Why it flopped? It is obvious, its a movie not made for the mainstream. It was a lousy attempt by Hollywood to portray a Japanese tale, of honour, vengeance and Budo.
Especially Budo, what does Hollywood knows about Budo? The last Hollywood Samurai flick I can remember was The Last Samurai, by the marketable Tom Cruise. Personally I feel that didn’t even come close to defining the spirit of Budo.
True to Hollywood spirit, both shows have massive fight scenes. Well choreographed and quite sustained sword sparring session. A duel between 2 Samurais would be a quick one, if you can catch Takeshi Kitano’s Zatoichi, you can imagine a duel between 2 Samurais, quick draw of the sword, and the living and dead is decided, that’s it, no swash buckling, sword sparring duel. But Hollywood wants action, because, audiences wants action, blood, violence, explosion, killing and drama. Budo, unfortunately is none of that.
Budo, in my humble opinion, don’t sell movie tickets well. It is a quiet contemplation, a “still water, deep water” attitude. No magic, no fanfare, things go about quietly, and decisions made, swiftly. There is a lot of boring training, rituals and very little drama.

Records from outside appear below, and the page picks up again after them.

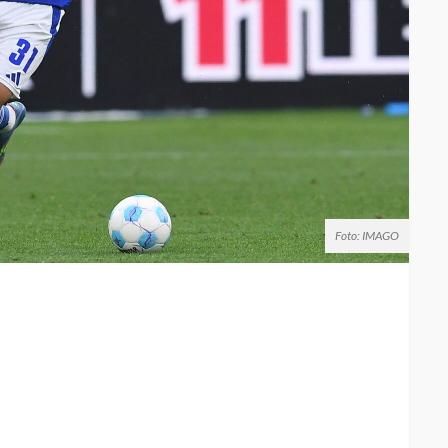
Foto: IMAGO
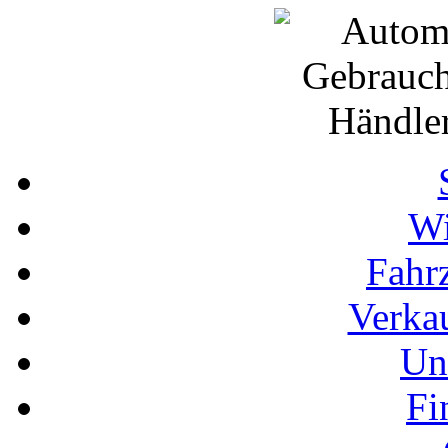
Wi
Fahr
Verka
Un
Fi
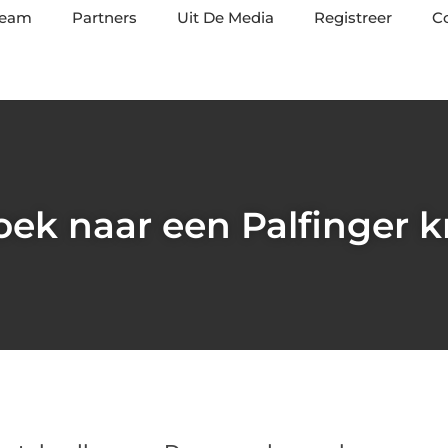
team
Partners
Uit De Media
Registreer
C
oek naar een Palfinger k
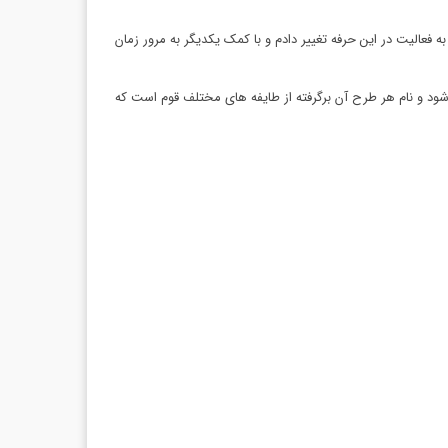
فعالیت در این حرفه تغییر دادم و با کمک یکدیگر به مرور زمان
د و نام هر طرح آن برگرفته از طایفه های مختلف قوم است که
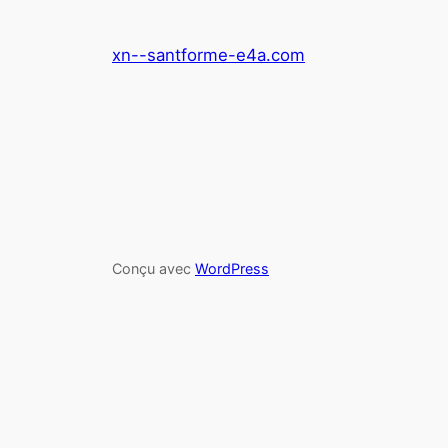
xn--santforme-e4a.com
Conçu avec
WordPress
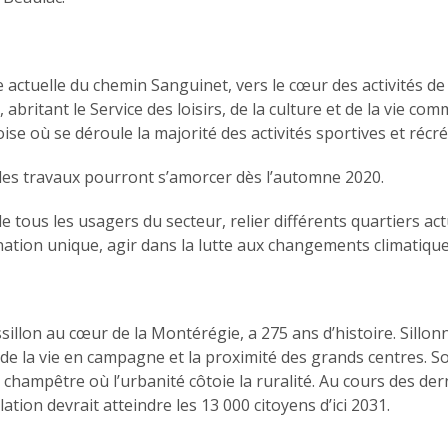
le actuelle du chemin Sanguinet, vers le cœur des activités de
ritant le Service des loisirs, de la culture et de la vie com
e où se déroule la majorité des activités sportives et récré
 les travaux pourront s’amorcer dès l’automne 2020.
 tous les usagers du secteur, relier différents quartiers actue
ination unique, agir dans la lutte aux changements climatique
sillon au cœur de la Montérégie, a 275 ans d’histoire. Sillon
s de la vie en campagne et la proximité des grands centres. S
 champêtre où l’urbanité côtoie la ruralité. Au cours des der
ion devrait atteindre les 13 000 citoyens d’ici 2031.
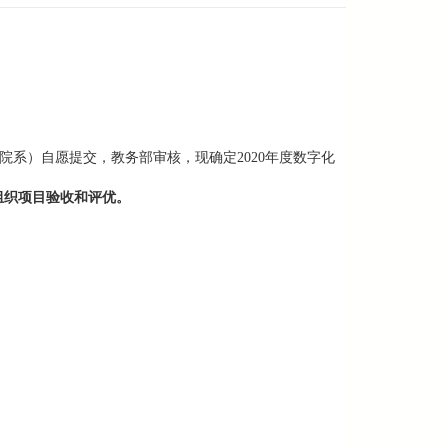
院系）自愿提交，教务部审核，现确定2020年度数字化
季组织项目验收和评优。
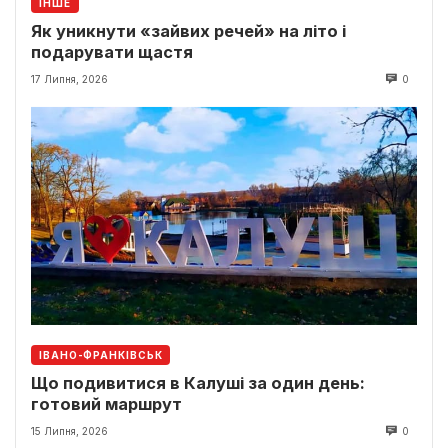
ІНШЕ
Як уникнути «зайвих речей» на літо і
подарувати щастя
17 Липня, 2026
0
ІВАНО-ФРАНКІВСЬК
Що подивитися в Калуші за один день:
готовий маршрут
15 Липня, 2026
0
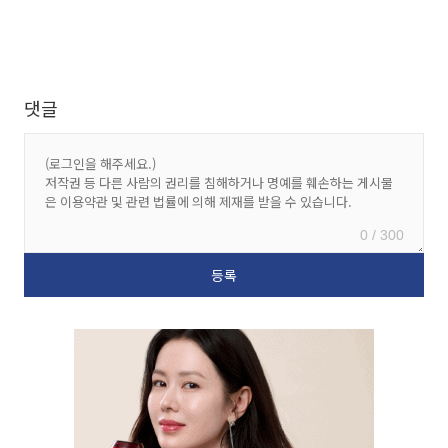
댓글
0 / 300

But one thing 47 Ronin did was to bring to the big screen in digital colour, the ritual of Seppuku. I think this part, the movie makers tried to stay as true to the actual ritual as possible, and that I think we can give them credit. However, again, if you are not properly schooled in Japanese martial arts and have a certain appreciation of Budo, Seppuku, will appear as a simple act of committing suicide, and having 46 grown and well trained men kill themselves is simply such a waste of talents.
It is more than that. To them it is always ‘Death before dishonour’ and since they regard honour higher than life and death, they orientate themselves around honour and how they can continue with honour. Making a dishonourable mistake cannot be made honourable by cleaning up the mistake, to continue living, after a dire mistake is made, is to live a wasted life, a dishonoured life. This is especially important to the Samurai’s lineage, they cannot have one spot of their lineage being continued by a person who screwed up, the person has to die, to restore the honour in the Samurai’s blood line.
A simple conversation goes like this.Samurai A: “Hey, you heared that Samurai D accidentally broke Samurai E’s sword?”
Samurai B: ” Yeah, I heard and when Samurai D was confronted, he commited Seppuku to restore the honour of his family.”
Samurai A: “Oh, at least he paid for his folly with his life.”
Something like that.
Point is, I think credit ought to be given to the movie for trying to depict Seppuku in film, and the meaning behind the ritual is deep, far beyond the screen. There is so much meaning in the unspoken. Not even love is greater than honour. The character Kai, played by Keanu Reeves, didn’t have a ‘happily ever after’ with his love interest. Their consolation was this life is a preparation for the next. So Kai will still have to commit Seppuku, and hope that in the next life he will be reunited with his loved one. It is profound and it reveals a little to us about the Japanese spirit. It is everlasting, life now is a matter of living it the best we can, and if we screw up, don’t bother cleaning it up, the mess will clean itself up, time will make sure of that. We have to live with a clean and honourable spirit, and once it is tainted, we have to reset it again, and the ritual of Seppuku is central to living our lives in the most honourable way possible.